* Task description
Report each line of the entries below that includes "front".

* Data for review
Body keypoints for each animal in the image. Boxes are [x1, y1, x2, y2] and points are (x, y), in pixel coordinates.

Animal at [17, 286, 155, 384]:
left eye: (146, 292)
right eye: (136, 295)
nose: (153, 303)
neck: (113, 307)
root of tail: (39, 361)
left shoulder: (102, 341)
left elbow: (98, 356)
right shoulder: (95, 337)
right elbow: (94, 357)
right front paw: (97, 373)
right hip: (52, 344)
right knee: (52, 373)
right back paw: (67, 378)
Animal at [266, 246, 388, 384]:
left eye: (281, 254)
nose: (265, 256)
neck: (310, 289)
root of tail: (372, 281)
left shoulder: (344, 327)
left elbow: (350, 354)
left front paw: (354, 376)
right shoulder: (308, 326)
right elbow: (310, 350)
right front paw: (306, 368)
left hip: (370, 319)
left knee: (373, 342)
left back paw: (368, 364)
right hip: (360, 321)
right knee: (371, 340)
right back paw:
==
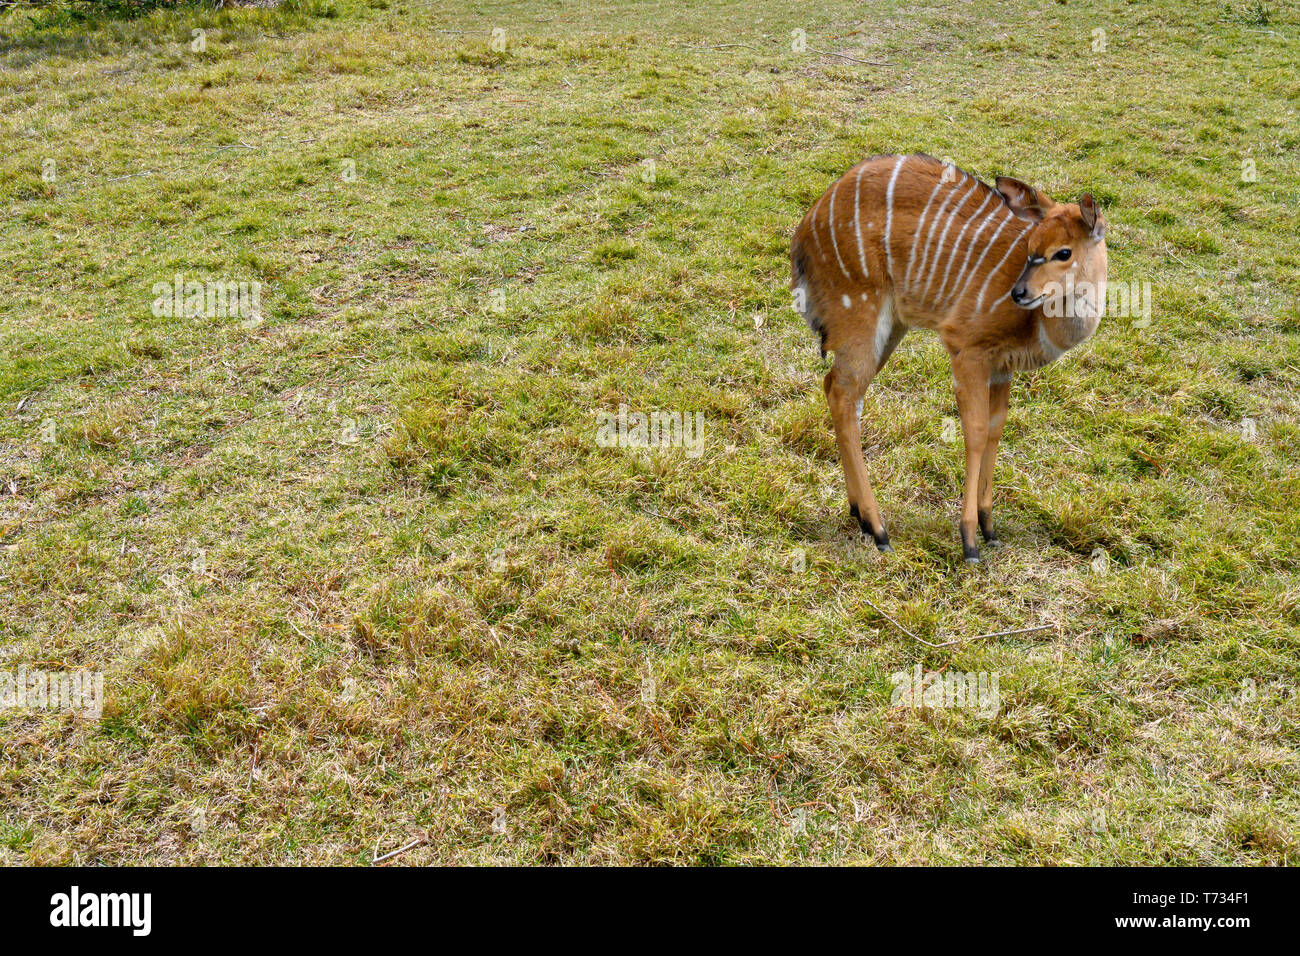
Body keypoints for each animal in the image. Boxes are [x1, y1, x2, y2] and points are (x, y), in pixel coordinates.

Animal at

* Solution below
right front paw: (97, 373)
left front paw: (354, 376)
right front paw: (306, 368)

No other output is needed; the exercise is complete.